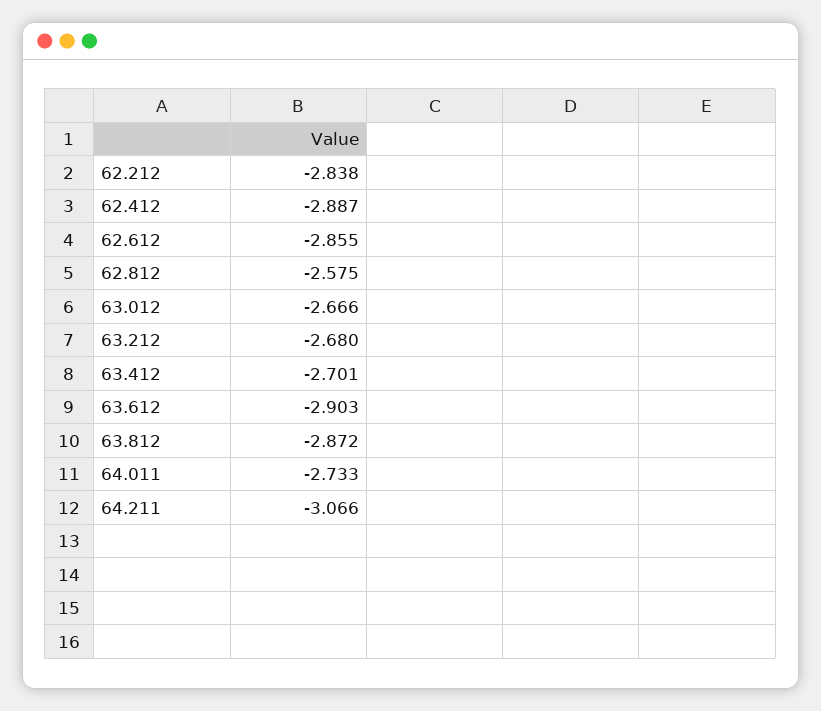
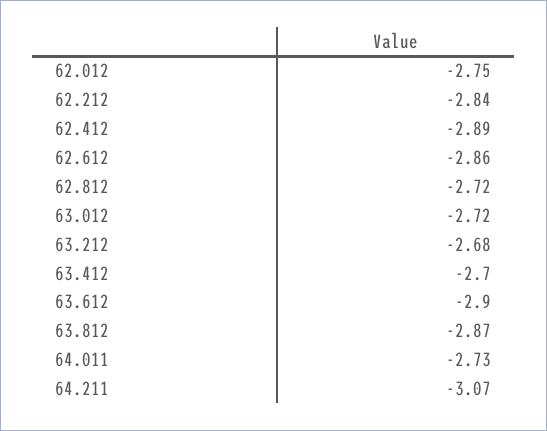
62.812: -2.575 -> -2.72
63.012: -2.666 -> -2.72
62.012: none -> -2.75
=-=-=
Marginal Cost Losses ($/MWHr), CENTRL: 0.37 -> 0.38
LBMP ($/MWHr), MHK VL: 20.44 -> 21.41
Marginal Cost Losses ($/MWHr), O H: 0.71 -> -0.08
=-=-=
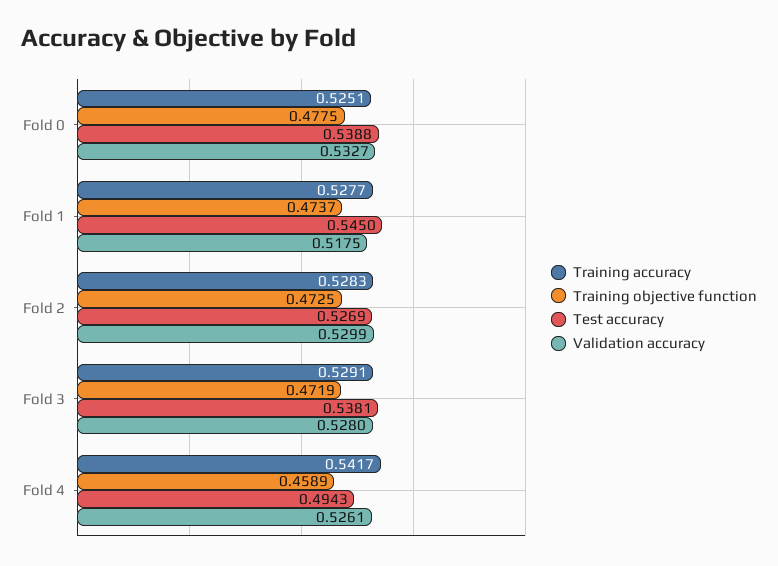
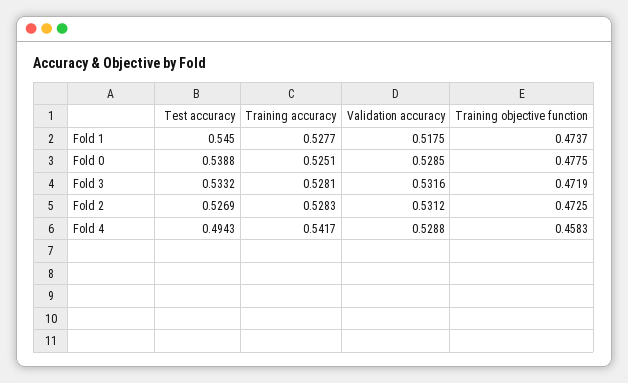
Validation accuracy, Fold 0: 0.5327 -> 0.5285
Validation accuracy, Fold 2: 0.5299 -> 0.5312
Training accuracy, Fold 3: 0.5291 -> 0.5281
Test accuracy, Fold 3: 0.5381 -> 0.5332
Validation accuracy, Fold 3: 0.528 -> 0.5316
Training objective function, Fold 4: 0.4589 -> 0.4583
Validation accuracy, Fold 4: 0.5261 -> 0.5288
=-=-=
> [What you have to do] All lines above between those holding "Training accuracy, Fold 3: 0.5291 -> 0.5281" and "Validation accuracy, Fold 4: 0.5261 -> 0.5288", inclusive, must be set down unchanged, and no other line may be included.

> [Exercise result]
Training accuracy, Fold 3: 0.5291 -> 0.5281
Test accuracy, Fold 3: 0.5381 -> 0.5332
Validation accuracy, Fold 3: 0.528 -> 0.5316
Training objective function, Fold 4: 0.4589 -> 0.4583
Validation accuracy, Fold 4: 0.5261 -> 0.5288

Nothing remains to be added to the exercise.